# New Tein coilovers for the B14, B15, 240SX



## PatScottAKA99XE (Apr 30, 2002)

Im looking at the new Sport Compact car mag. pg. 190-191 it a Tein ad. They have a new set of coilovers coming out. They are called Basic Damper. The Ad says this: 

A great entry level tuned coil-oever suspension

Ride height adjustible without damping force adjustability

Twin tube structure availible for overhaul

Priced from $750.00 MSRP

Available April 2003

These look very promising for the budget crowd. Ill try to get more info from my Tein dealer ( www.ilpperformance.com )

Nissan applications are listed in my subject line.


----------



## sethwas (Apr 30, 2002)

Hmmm,
MSRP of $750? This is for a coilover set. As in just remove your old setup and bolt these in?
Sounds too good to be true. A spring shock combo usually costs more money thatn that. 
Sportline+AGX+koni bumpsotops+motivational rear mounts= waay more than $750. 
I see that you can adjust the ride height, but not how stiff they are. How stiff are they, and does it change based on ride height?
Whats the catch?

■ Job a:
Write out the stretch of the Tein coilover thread from "Nissan applications are" through "more than $750.".
The listing that comes next has no connection to the Tein coilover thread.

Source records
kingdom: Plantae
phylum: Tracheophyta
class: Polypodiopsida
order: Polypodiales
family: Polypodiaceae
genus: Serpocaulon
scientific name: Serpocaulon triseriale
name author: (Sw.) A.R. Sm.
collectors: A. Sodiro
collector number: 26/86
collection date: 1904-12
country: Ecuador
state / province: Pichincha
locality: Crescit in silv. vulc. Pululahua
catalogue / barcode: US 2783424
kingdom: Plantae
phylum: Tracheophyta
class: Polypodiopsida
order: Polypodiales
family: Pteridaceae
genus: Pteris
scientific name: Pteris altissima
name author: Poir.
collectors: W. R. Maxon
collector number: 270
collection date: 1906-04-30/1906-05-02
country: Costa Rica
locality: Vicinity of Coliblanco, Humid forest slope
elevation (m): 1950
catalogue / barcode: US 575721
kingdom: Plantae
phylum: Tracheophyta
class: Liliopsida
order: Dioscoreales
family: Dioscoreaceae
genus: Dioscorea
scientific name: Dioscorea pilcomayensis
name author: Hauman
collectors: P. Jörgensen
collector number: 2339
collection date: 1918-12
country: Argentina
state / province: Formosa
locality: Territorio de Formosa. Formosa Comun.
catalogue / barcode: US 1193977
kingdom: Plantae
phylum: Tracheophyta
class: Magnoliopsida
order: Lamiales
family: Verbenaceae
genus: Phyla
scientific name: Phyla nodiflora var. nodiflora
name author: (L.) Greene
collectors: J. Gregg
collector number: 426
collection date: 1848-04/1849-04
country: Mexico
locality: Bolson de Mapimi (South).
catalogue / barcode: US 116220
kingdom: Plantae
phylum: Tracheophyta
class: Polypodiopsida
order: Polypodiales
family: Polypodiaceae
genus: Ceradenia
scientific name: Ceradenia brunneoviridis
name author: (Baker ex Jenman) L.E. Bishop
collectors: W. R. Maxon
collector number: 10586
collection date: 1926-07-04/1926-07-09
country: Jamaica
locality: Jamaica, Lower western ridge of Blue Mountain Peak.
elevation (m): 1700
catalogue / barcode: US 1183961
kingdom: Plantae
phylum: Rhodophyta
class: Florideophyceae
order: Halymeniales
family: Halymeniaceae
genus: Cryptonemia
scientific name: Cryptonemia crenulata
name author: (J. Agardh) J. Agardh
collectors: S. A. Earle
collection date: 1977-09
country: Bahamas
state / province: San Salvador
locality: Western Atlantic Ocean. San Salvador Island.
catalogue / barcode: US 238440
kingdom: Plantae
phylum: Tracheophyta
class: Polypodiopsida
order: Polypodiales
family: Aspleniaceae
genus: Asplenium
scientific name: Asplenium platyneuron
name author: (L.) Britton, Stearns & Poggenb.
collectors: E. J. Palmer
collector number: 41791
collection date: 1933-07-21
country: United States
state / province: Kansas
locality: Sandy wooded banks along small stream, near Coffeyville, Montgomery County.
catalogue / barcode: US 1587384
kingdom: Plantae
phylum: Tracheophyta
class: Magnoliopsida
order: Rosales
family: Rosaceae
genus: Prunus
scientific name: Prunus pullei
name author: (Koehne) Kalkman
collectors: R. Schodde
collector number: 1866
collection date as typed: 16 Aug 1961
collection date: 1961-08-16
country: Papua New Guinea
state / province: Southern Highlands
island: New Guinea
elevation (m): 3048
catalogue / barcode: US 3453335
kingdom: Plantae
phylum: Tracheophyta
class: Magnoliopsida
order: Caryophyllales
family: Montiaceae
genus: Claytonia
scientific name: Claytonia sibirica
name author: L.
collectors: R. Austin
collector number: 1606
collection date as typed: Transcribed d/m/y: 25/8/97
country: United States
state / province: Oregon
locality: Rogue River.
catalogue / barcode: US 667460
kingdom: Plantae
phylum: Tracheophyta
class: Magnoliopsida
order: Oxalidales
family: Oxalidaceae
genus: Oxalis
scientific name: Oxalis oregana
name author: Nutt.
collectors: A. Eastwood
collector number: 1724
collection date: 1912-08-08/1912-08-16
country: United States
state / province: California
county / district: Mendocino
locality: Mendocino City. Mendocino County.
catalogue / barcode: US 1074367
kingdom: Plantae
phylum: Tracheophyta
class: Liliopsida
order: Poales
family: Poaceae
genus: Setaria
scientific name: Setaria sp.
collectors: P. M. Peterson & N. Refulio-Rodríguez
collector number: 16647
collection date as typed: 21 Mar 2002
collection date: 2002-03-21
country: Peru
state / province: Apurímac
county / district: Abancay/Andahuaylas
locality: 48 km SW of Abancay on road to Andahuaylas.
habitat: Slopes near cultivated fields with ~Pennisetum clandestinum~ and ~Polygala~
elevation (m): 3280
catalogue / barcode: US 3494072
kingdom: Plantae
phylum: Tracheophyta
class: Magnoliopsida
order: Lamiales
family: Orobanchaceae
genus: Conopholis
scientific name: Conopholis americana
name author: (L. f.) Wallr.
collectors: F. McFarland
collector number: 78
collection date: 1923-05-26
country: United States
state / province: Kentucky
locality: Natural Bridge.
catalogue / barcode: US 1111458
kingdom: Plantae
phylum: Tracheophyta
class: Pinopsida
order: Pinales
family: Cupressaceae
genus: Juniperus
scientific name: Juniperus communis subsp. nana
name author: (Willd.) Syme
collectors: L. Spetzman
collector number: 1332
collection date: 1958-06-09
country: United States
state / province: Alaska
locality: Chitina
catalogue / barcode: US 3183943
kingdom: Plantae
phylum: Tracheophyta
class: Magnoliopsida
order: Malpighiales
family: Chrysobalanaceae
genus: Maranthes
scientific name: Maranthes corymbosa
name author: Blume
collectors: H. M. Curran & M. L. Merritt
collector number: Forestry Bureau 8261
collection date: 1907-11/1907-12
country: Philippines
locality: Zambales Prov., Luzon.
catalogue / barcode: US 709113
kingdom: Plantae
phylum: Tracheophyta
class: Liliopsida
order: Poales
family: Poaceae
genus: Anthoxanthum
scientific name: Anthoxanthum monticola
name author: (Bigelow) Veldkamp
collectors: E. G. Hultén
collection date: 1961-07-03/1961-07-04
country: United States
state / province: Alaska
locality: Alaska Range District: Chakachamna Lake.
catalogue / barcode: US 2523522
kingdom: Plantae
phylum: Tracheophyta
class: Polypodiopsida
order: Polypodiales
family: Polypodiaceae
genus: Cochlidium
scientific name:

■ Job b:
Reproduce, word for word, only the stretch of the listing from the line containing "collector number: 1332" through the end of the listing.

■ Reply a:
Nissan applications are listed in my subject line.


----------



## sethwas (Apr 30, 2002)

Hmmm,
MSRP of $750? This is for a coilover set. As in just remove your old setup and bolt these in?
Sounds too good to be true. A spring shock combo usually costs more money thatn that. 
Sportline+AGX+koni bumpsotops+motivational rear mounts= waay more than $750.

■ Reply b:
collector number: 1332
collection date: 1958-06-09
country: United States
state / province: Alaska
locality: Chitina
catalogue / barcode: US 3183943
kingdom: Plantae
phylum: Tracheophyta
class: Magnoliopsida
order: Malpighiales
family: Chrysobalanaceae
genus: Maranthes
scientific name: Maranthes corymbosa
name author: Blume
collectors: H. M. Curran & M. L. Merritt
collector number: Forestry Bureau 8261
collection date: 1907-11/1907-12
country: Philippines
locality: Zambales Prov., Luzon.
catalogue / barcode: US 709113
kingdom: Plantae
phylum: Tracheophyta
class: Liliopsida
order: Poales
family: Poaceae
genus: Anthoxanthum
scientific name: Anthoxanthum monticola
name author: (Bigelow) Veldkamp
collectors: E. G. Hultén
collection date: 1961-07-03/1961-07-04
country: United States
state / province: Alaska
locality: Alaska Range District: Chakachamna Lake.
catalogue / barcode: US 2523522
kingdom: Plantae
phylum: Tracheophyta
class: Polypodiopsida
order: Polypodiales
family: Polypodiaceae
genus: Cochlidium
scientific name:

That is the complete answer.